Never forget, they say. But I long for the day we can forget…
Forget the fear that gripped our hearts as we watched images that made no sense
Forget the horror of watching so many lives lost, so many families ripped apart
Forget the helplessness we felt in the chaos and when the dust finally settled
Because I long for a day when we can remember so much more.
Remember American lives are not more valuable than others
Remember the nations and cities that experience terrorism all too regularly
Remember our policies and actions in the decades prior to 2001
Remember the hatred that shaped our actions in the decade following
Even as we honor and remember the thousands of victims and the individual women and men whose actions were selfless and courageous, we must leave behind the myth of our nation as innocent victim, and stop positioning ourselves as the world’s savior or hero. Our past and present make clear that we are so much more complicated than either of those images.
I wonder if we can’t look honestly at ourselves in these moments because it would require us to look honestly at our history. At the genocide and slavery on which our country was founded. At the oppression that marked the treatment of immigrants, women and children for generations. At the doublespeak and flat out racism that have kept white people in power and sought to dehumanize others who are unable or unwilling to assimilate. For generations, these shameful stories were silenced or muted, thus we have been unable (and even now may be unwilling) to confess and heal and move forward.
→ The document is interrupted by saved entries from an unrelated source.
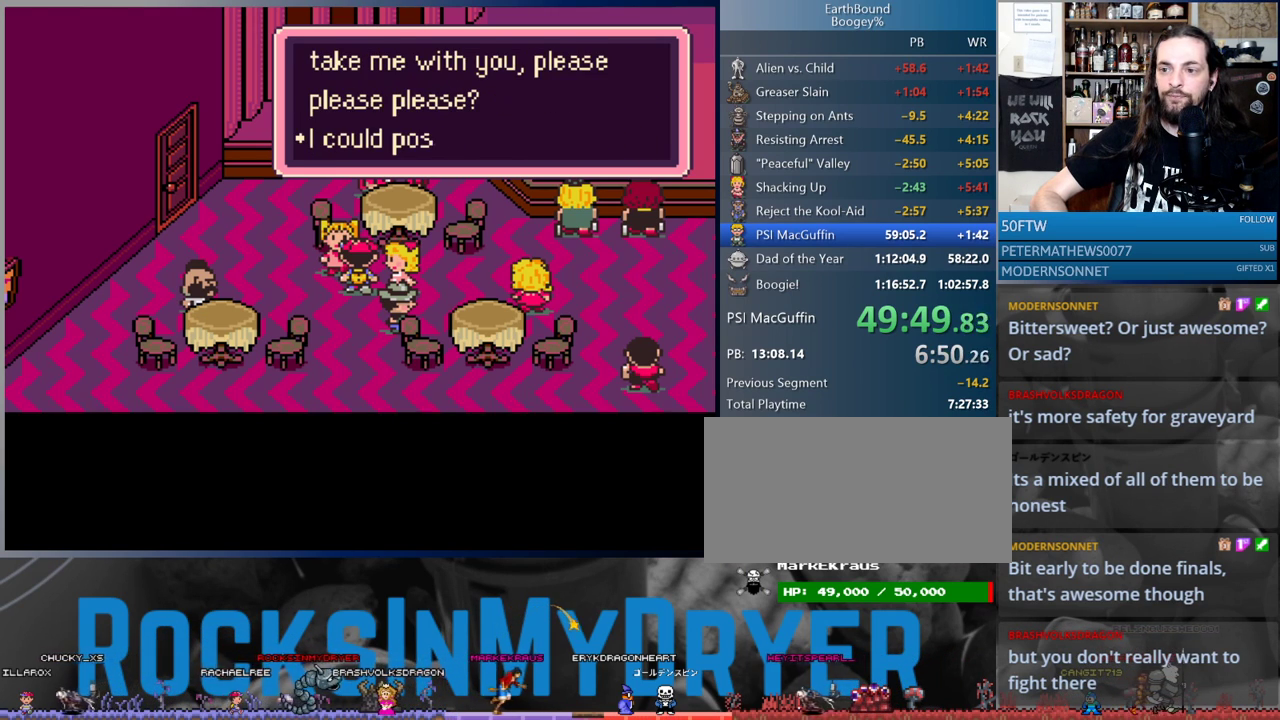
{"buttons": [], "events": [[100, "A", "down"], [150, "A", "up"], [233, "A", "down"], [283, "A", "up"], [417, "A", "down"], [433, "A", "up"]]}
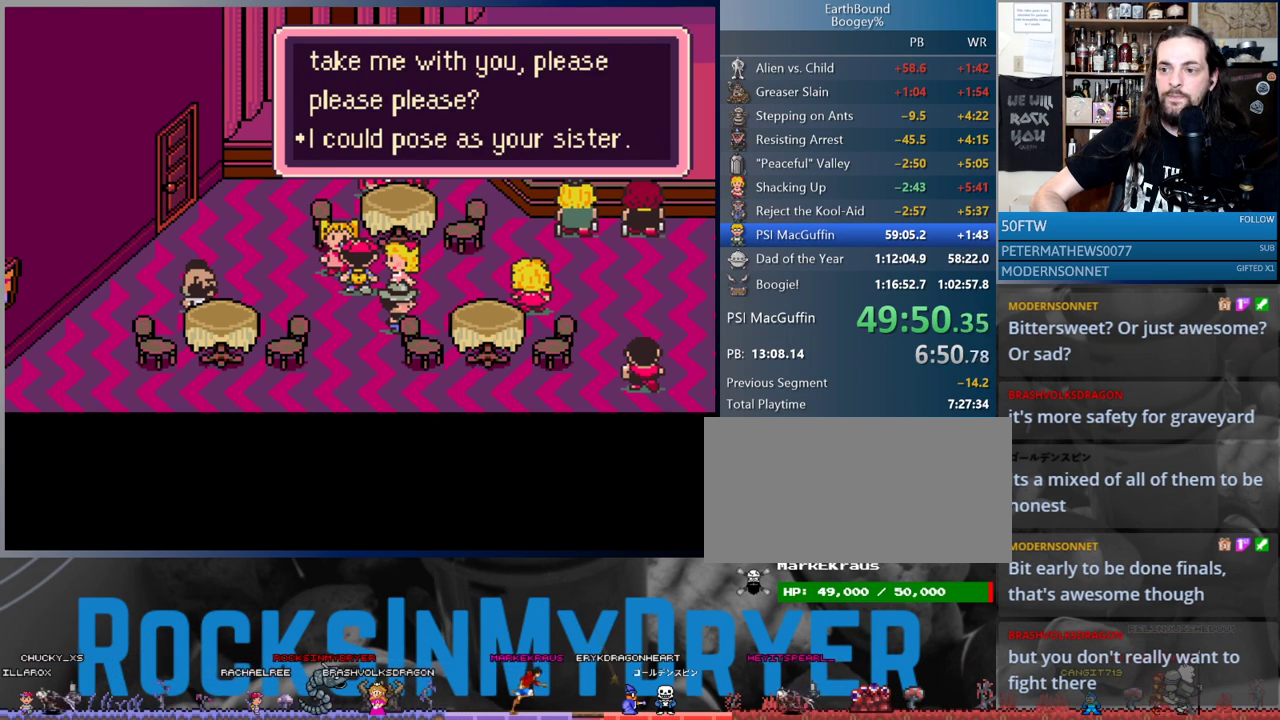
{"buttons": ["A"], "events": [[50, "A", "down"], [100, "A", "up"], [183, "A", "down"], [250, "A", "up"], [333, "A", "down"], [417, "A", "up"], [500, "A", "down"]]}
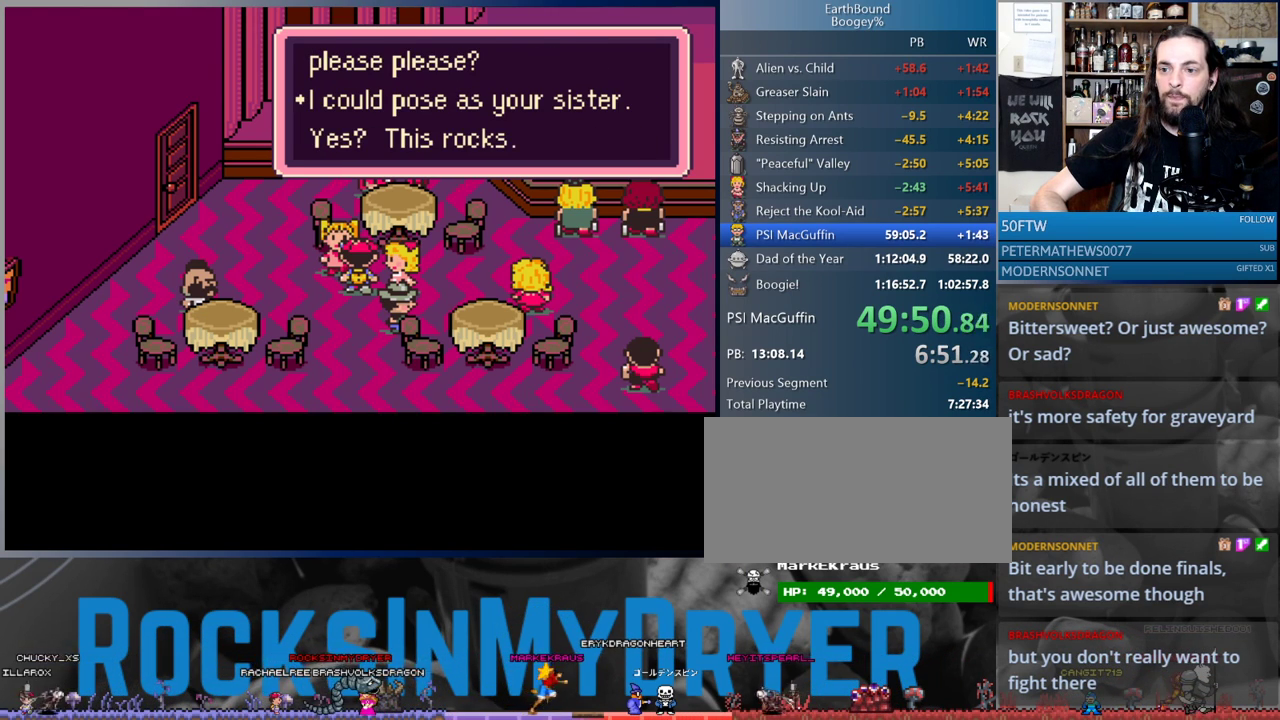
{"buttons": [], "events": [[67, "A", "up"], [167, "A", "down"], [217, "A", "up"], [317, "A", "down"], [367, "A", "up"], [450, "A", "down"], [500, "A", "up"]]}
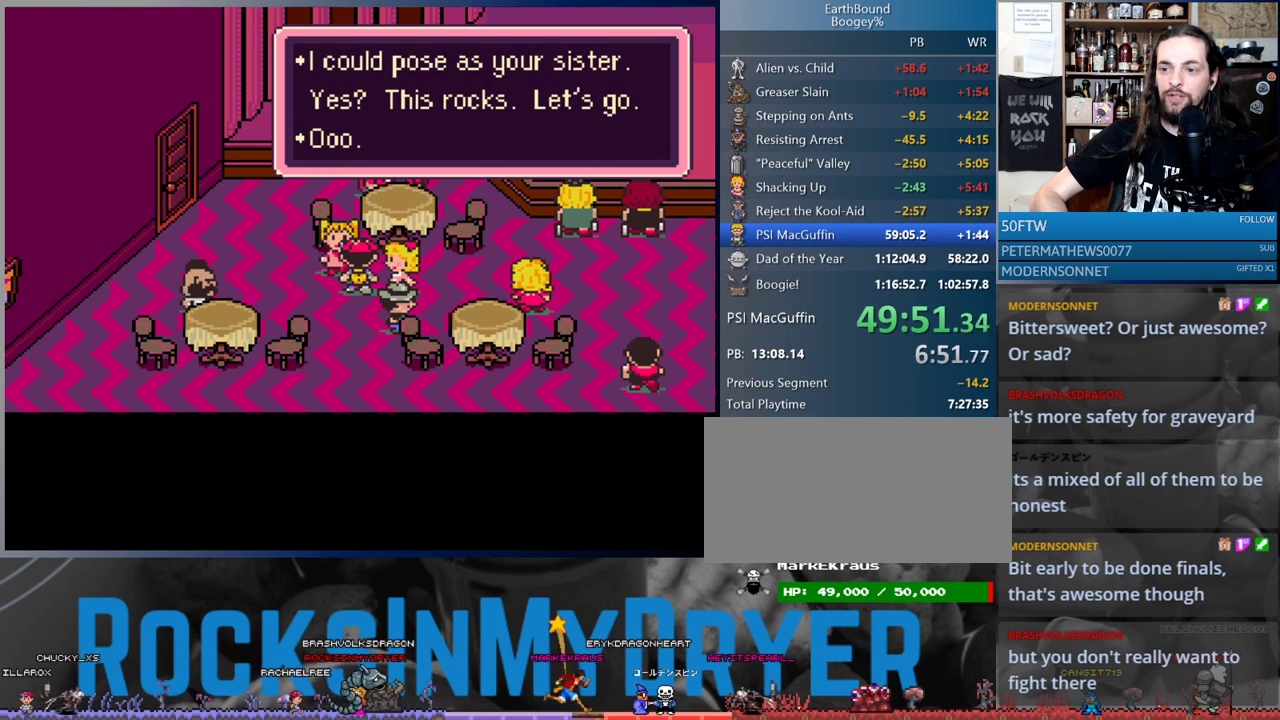
{"buttons": [], "events": [[100, "A", "down"], [167, "A", "up"], [267, "A", "down"], [317, "A", "up"], [400, "A", "down"], [467, "A", "up"]]}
Perhaps these thoughts are less overtly patriotic than some would prefer on September 11. But I write these words because I want my country to reflect what I see in our people when we are at our best…the compassion, the hospitality, the honesty, the fierce loyalty.
I see these things most clearly in people who have taken the time to know themselves, confess their messiness and capacity for evil, and then strive toward the still more excellent way of love. I see this potential in people from every faith tradition and those who doubt and those who are rock-solid atheists.
What a grand social experiment it would be to learn together how to see each person we meet as equally worthy of dignity, hope, respect and success. I dare say, that is the sort of exceptionalism I might be able to get behind.